Reclining Man (1918), Nina Hamnett. Private collection.

Reclining Man (1918), Nina Hamnett. Private collection. Photo: courtesy Sotheby’s

Hamnett’s portraits are intimate or austere. She painted artists and friends – the French-Russian Cubist sculptor Ossip Zadkine, the Japanese dramatist Torahiko Khori (a jug of pink and yellow flowers behind his head) – and, in works on display from between 1918 and 1932, a series of queer young men. Full-lipped and pink-cheeked Anthony Butts (Cedric Morris painted his sister, Mary, less flatteringly); Rupert Doone, aloof, with almond eyes and a small pink mouth. In Reclining Man (c. 1918) the intimacy between artist and sitter is most apparent: the man is in shirt sleeves, cupping his head in one hand, cradling a glass of wine in the other. A fellow outsider in a makeshift, urban setting; it has all the directness, the empathetic curiosity, of a painting by Alice Neel.

The Landlady (1918), Nina Hamnett. Private collection.

The Landlady (1918), Nina Hamnett. Private collection. Photo: © Bridgeman Images

Hamnett made sure she was always on the wrong side of propriety.

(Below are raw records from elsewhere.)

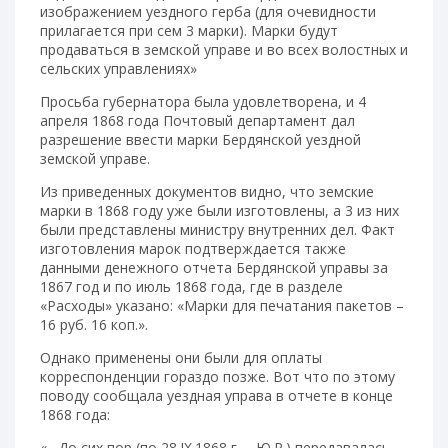
изображением уездного герба (для очевидности
прилагается при сем 3 марки). Марки будут
продаваться в земской управе и во всех волостных и
сельских управлениях»
Просьба губернатора была удовлетворена, и 4
апреля 1868 года Почтовый департамент дал
разрешение ввести марки Бердянской уездной
земской управе.
Из приведенных документов видно, что земские
марки в 1868 году уже были изготовлены, а 3 из них
были представлены министру внутренних дел. Факт
изготовления марок подтверждается также
данными денежного отчета Бердянской управы за
1867 год и по июль 1868 года, где в разделе
«Расходы» указано: «Марки для печатания пакетов –
16 руб. 16 коп.».
Однако применены они были для оплаты
корреспонденции гораздо позже. Вот что по этому
поводу сообщала уездная управа в отчете в конце
1868 года:
«…До сих пор (по 28.IX.1868 г. – Ю.Р.) передавалась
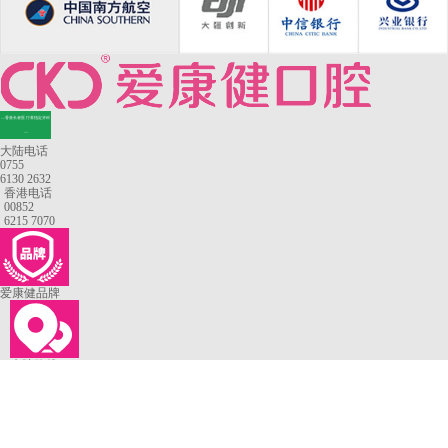
—香港长者医疗券指定牙科
—
大陆电话
0755
6130 2632
香港电话
00852
6215 7070
爱康健品牌
来院路线
罗湖口岸
福田口岸
深圳湾口岸
深圳爱康健口腔医院
康辉口腔门诊部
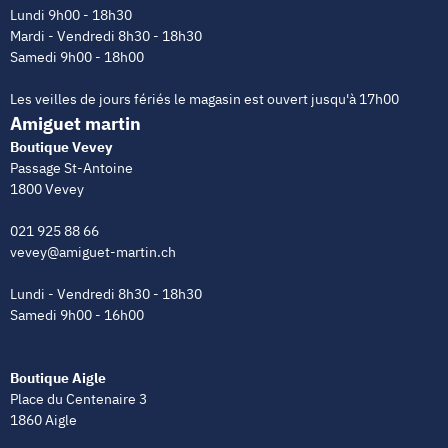
Lundi 9h00 - 18h30
Mardi - Vendredi 8h30 - 18h30
Samedi 9h00 - 18h00
Les veilles de jours fériés le magasin est ouvert jusqu'à 17h00
Amiguet martin
Boutique Vevey
Passage St-Antoine
1800 Vevey
021 925 88 66
vevey@amiguet-martin.ch
Lundi - Vendredi 8h30 - 18h30
Samedi 9h00 - 16h00
Boutique Aigle
Place du Centenaire 3
1860 Aigle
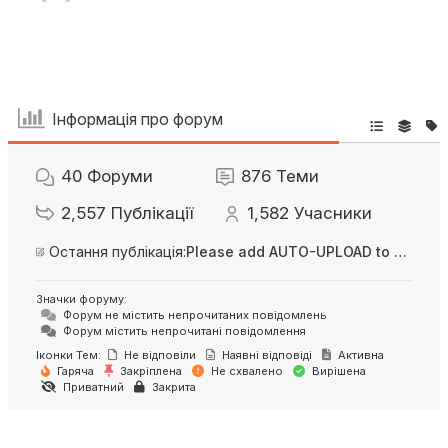
Інформація про форум
40
Форуми
876
Теми
2,557
Публікації
1,582
Учасники
Остання публікація:
Please add AUTO-UPLOAD to server option + 2FA/MFA
Значки форуму:
Форум не містить непрочитаних повідомлень
Форум містить непрочитані повідомлення
Іконки Тем:
Не відповіли
Наявні відповіді
Активна
Гаряча
Закріплена
Не схвалено
Вирішена
Приватний
Закрита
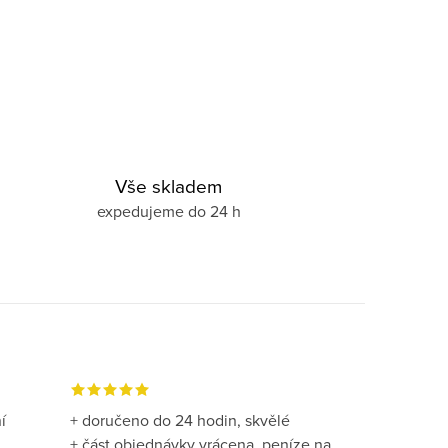
Vše skladem
expedujeme do 24 h
í
+ doručeno do 24 hodin, skvělé
+ část objednávky vrácena, peníze na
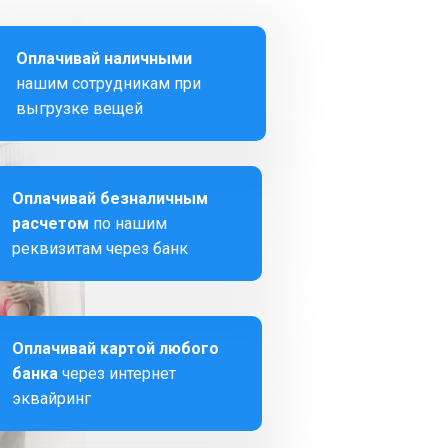
Оплачивай наличными
нашим сотрудникам при
выгрузке вещей
Оплачивай безналичным
расчетом
по нашим
реквизитам через банк
Оплачивай картой любого
банка
через интернет
эквайринг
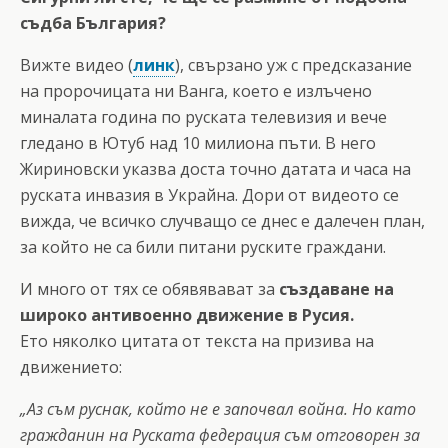
съдба България?
Вижте видео (
линк
), свързано уж с предсказание
на пророчицата ни Ванга, което е излъчено
миналата година по руската телевизия и вече
гледано в Ютуб над 10 милиона пъти. В него
Жириновски указва доста точно датата и часа на
руската инвазия в Украйна. Дори от видеото се
вижда, че всичко случващо се днес е далечен план,
за който не са били питани руските граждани.
И много от тях се обявявават за
създаване на
широко антивоенно движение в Русия.
Ето няколко цитата от текста на призива на
движението:
„Аз съм руснак, който не е започвал война. Но като
гражданин на Руската федерация съм отговорен за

She looked shrewdly at gentility. In the two portraits of her London landladies, she depicted a stand-off, a silent war. One woman, compact, with a helmet of nut-brown hair and a puritan collar on her dress, sits behind a barricade of objects; the other, in a fur mantle, beside a bowl of lustrous, touchable oranges. She has selected a single apple for her plate.

A final room at Charleston contains a selection of drawings. In Parisian cafes, Hamnett worked quickly and elegantly: a group decked out for a funeral, George Moore and Lord Alfred Douglas at the Café Royal. In London, she drew figures from the life. A crouching Roger Fry, head in hand, malnourished and yet revealing the tenderness of their relationship.

Study of Roger Fry (1918), Nina Hamnett. Private collection.

Study of Roger Fry (1918), Nina Hamnett. Private collection. Photo: © Bridgeman Images

Seriousness was not what Hamnett became known for. The energy she contained in her paintings spilled over into her glass. After the mid 1930s, when she mostly gave up painting in oils (although she continued to paint watercolours), she self-fashioned herself the ‘Queen of Bohemia’ and was to be found in Soho bars. Her wildness is tangible in her paintings, in the lips of her sitters, in colours used only once – dabbed on later? – and so distinct from the rest of the palette. Cherry-red for Ossip Zadkine, vivid peach for Rupert Doone. A dash of verve, of flesh and blood.

‘Nina Hamnett’ is at Charleston, East Sussex, until 30 August.